## RECORDS FOR THE EXERCISE

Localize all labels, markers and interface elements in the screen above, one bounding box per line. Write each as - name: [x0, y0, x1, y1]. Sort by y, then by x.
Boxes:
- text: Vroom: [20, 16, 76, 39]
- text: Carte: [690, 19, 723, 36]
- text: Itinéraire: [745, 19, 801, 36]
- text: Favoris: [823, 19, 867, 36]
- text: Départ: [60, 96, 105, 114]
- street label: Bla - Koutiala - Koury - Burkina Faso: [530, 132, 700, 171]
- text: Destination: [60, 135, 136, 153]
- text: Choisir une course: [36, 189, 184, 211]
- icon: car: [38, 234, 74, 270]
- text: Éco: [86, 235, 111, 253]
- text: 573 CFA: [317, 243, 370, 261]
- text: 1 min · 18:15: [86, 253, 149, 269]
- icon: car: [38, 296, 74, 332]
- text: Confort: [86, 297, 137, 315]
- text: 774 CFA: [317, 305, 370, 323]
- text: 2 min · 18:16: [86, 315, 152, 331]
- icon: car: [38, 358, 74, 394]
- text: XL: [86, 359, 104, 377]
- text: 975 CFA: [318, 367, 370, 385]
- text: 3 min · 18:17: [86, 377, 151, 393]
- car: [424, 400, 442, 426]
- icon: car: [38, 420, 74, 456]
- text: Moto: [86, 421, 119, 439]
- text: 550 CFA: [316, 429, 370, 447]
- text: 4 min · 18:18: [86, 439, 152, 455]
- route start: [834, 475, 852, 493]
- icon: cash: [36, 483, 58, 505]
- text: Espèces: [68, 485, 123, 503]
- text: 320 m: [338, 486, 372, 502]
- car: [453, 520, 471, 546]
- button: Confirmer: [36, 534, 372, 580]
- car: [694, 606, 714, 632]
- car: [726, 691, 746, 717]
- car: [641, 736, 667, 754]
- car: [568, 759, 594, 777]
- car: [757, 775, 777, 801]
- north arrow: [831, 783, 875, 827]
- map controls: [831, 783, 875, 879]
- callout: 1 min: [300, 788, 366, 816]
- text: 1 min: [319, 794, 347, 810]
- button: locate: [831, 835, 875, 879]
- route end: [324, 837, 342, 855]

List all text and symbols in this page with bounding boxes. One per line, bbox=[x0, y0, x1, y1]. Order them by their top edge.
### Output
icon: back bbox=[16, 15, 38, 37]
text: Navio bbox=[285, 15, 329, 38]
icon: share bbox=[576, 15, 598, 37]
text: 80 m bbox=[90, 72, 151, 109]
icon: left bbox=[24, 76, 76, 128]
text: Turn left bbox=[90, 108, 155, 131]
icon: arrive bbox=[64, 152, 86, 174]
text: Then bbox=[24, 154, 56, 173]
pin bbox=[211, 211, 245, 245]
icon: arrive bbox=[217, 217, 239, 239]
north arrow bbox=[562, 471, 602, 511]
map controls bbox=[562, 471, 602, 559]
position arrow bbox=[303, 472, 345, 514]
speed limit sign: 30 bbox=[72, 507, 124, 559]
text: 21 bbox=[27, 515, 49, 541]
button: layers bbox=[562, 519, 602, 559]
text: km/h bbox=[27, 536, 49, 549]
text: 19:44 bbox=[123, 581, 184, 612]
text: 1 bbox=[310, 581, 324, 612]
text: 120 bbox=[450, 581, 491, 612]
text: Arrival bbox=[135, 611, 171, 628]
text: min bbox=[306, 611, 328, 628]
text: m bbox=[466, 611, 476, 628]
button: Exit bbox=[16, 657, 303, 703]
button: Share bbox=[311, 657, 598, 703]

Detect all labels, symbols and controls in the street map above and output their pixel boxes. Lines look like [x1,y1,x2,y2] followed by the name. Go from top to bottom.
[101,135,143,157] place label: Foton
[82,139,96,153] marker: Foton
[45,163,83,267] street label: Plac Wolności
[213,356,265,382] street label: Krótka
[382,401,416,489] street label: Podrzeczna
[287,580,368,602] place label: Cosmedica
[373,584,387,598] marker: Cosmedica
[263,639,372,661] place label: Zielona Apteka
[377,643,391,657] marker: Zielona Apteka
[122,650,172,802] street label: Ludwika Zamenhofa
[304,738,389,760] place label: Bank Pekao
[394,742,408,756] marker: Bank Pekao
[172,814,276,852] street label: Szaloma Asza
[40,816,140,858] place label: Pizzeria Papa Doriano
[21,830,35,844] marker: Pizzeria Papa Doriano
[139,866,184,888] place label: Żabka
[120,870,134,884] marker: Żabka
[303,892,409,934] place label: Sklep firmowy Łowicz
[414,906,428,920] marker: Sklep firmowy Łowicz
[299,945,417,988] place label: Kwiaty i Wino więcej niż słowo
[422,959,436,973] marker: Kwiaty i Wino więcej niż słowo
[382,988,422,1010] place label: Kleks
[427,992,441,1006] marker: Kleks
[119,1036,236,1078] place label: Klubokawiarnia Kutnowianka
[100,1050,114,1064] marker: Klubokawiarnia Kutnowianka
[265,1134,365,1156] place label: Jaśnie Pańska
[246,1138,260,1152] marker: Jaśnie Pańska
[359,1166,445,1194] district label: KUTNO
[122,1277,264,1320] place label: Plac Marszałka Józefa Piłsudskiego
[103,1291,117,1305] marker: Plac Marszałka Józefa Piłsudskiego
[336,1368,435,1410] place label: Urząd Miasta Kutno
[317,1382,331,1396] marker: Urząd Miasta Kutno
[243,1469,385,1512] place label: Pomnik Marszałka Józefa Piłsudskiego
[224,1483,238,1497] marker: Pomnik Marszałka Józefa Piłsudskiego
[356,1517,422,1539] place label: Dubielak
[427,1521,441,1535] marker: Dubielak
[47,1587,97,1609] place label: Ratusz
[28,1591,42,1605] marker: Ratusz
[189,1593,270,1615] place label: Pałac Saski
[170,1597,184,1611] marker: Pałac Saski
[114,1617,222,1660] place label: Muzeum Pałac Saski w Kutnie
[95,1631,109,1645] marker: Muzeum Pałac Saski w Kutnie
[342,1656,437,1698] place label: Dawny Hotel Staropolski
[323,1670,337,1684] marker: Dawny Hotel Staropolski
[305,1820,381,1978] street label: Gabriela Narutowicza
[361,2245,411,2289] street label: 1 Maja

## WHAT THIS TASK INVOLVES
What you return must be the entries, given again word for word.

## ANSWER BOX
Localize all labels, markers and interface elements in the screen above, one bounding box per line. Write each as - name: [x0, y0, x1, y1]. Sort by y, then by x.
Boxes:
- text: Vroom: [20, 16, 76, 39]
- text: Carte: [690, 19, 723, 36]
- text: Itinéraire: [745, 19, 801, 36]
- text: Favoris: [823, 19, 867, 36]
- text: Départ: [60, 96, 105, 114]
- street label: Bla - Koutiala - Koury - Burkina Faso: [530, 132, 700, 171]
- text: Destination: [60, 135, 136, 153]
- text: Choisir une course: [36, 189, 184, 211]
- icon: car: [38, 234, 74, 270]
- text: Éco: [86, 235, 111, 253]
- text: 573 CFA: [317, 243, 370, 261]
- text: 1 min · 18:15: [86, 253, 149, 269]
- icon: car: [38, 296, 74, 332]
- text: Confort: [86, 297, 137, 315]
- text: 774 CFA: [317, 305, 370, 323]
- text: 2 min · 18:16: [86, 315, 152, 331]
- icon: car: [38, 358, 74, 394]
- text: XL: [86, 359, 104, 377]
- text: 975 CFA: [318, 367, 370, 385]
- text: 3 min · 18:17: [86, 377, 151, 393]
- car: [424, 400, 442, 426]
- icon: car: [38, 420, 74, 456]
- text: Moto: [86, 421, 119, 439]
- text: 550 CFA: [316, 429, 370, 447]
- text: 4 min · 18:18: [86, 439, 152, 455]
- route start: [834, 475, 852, 493]
- icon: cash: [36, 483, 58, 505]
- text: Espèces: [68, 485, 123, 503]
- text: 320 m: [338, 486, 372, 502]
- car: [453, 520, 471, 546]
- button: Confirmer: [36, 534, 372, 580]
- car: [694, 606, 714, 632]
- car: [726, 691, 746, 717]
- car: [641, 736, 667, 754]
- car: [568, 759, 594, 777]
- car: [757, 775, 777, 801]
- north arrow: [831, 783, 875, 827]
- map controls: [831, 783, 875, 879]
- callout: 1 min: [300, 788, 366, 816]
- text: 1 min: [319, 794, 347, 810]
- button: locate: [831, 835, 875, 879]
- route end: [324, 837, 342, 855]

List all text and symbols in this page with bounding boxes. One per line, bbox=[x0, y0, x1, y1]. Order them by their top edge.
### Output
icon: back bbox=[16, 15, 38, 37]
text: Navio bbox=[285, 15, 329, 38]
icon: share bbox=[576, 15, 598, 37]
text: 80 m bbox=[90, 72, 151, 109]
icon: left bbox=[24, 76, 76, 128]
text: Turn left bbox=[90, 108, 155, 131]
icon: arrive bbox=[64, 152, 86, 174]
text: Then bbox=[24, 154, 56, 173]
pin bbox=[211, 211, 245, 245]
icon: arrive bbox=[217, 217, 239, 239]
north arrow bbox=[562, 471, 602, 511]
map controls bbox=[562, 471, 602, 559]
position arrow bbox=[303, 472, 345, 514]
speed limit sign: 30 bbox=[72, 507, 124, 559]
text: 21 bbox=[27, 515, 49, 541]
button: layers bbox=[562, 519, 602, 559]
text: km/h bbox=[27, 536, 49, 549]
text: 19:44 bbox=[123, 581, 184, 612]
text: 1 bbox=[310, 581, 324, 612]
text: 120 bbox=[450, 581, 491, 612]
text: Arrival bbox=[135, 611, 171, 628]
text: min bbox=[306, 611, 328, 628]
text: m bbox=[466, 611, 476, 628]
button: Exit bbox=[16, 657, 303, 703]
button: Share bbox=[311, 657, 598, 703]

Detect all labels, symbols and controls in the street map above and output their pixel boxes. Lines look like [x1,y1,x2,y2] followed by the name. Go from top to bottom.
[101,135,143,157] place label: Foton
[82,139,96,153] marker: Foton
[45,163,83,267] street label: Plac Wolności
[213,356,265,382] street label: Krótka
[382,401,416,489] street label: Podrzeczna
[287,580,368,602] place label: Cosmedica
[373,584,387,598] marker: Cosmedica
[263,639,372,661] place label: Zielona Apteka
[377,643,391,657] marker: Zielona Apteka
[122,650,172,802] street label: Ludwika Zamenhofa
[304,738,389,760] place label: Bank Pekao
[394,742,408,756] marker: Bank Pekao
[172,814,276,852] street label: Szaloma Asza
[40,816,140,858] place label: Pizzeria Papa Doriano
[21,830,35,844] marker: Pizzeria Papa Doriano
[139,866,184,888] place label: Żabka
[120,870,134,884] marker: Żabka
[303,892,409,934] place label: Sklep firmowy Łowicz
[414,906,428,920] marker: Sklep firmowy Łowicz
[299,945,417,988] place label: Kwiaty i Wino więcej niż słowo
[422,959,436,973] marker: Kwiaty i Wino więcej niż słowo
[382,988,422,1010] place label: Kleks
[427,992,441,1006] marker: Kleks
[119,1036,236,1078] place label: Klubokawiarnia Kutnowianka
[100,1050,114,1064] marker: Klubokawiarnia Kutnowianka
[265,1134,365,1156] place label: Jaśnie Pańska
[246,1138,260,1152] marker: Jaśnie Pańska
[359,1166,445,1194] district label: KUTNO
[122,1277,264,1320] place label: Plac Marszałka Józefa Piłsudskiego
[103,1291,117,1305] marker: Plac Marszałka Józefa Piłsudskiego
[336,1368,435,1410] place label: Urząd Miasta Kutno
[317,1382,331,1396] marker: Urząd Miasta Kutno
[243,1469,385,1512] place label: Pomnik Marszałka Józefa Piłsudskiego
[224,1483,238,1497] marker: Pomnik Marszałka Józefa Piłsudskiego
[356,1517,422,1539] place label: Dubielak
[427,1521,441,1535] marker: Dubielak
[47,1587,97,1609] place label: Ratusz
[28,1591,42,1605] marker: Ratusz
[189,1593,270,1615] place label: Pałac Saski
[170,1597,184,1611] marker: Pałac Saski
[114,1617,222,1660] place label: Muzeum Pałac Saski w Kutnie
[95,1631,109,1645] marker: Muzeum Pałac Saski w Kutnie
[342,1656,437,1698] place label: Dawny Hotel Staropolski
[323,1670,337,1684] marker: Dawny Hotel Staropolski
[305,1820,381,1978] street label: Gabriela Narutowicza
[361,2245,411,2289] street label: 1 Maja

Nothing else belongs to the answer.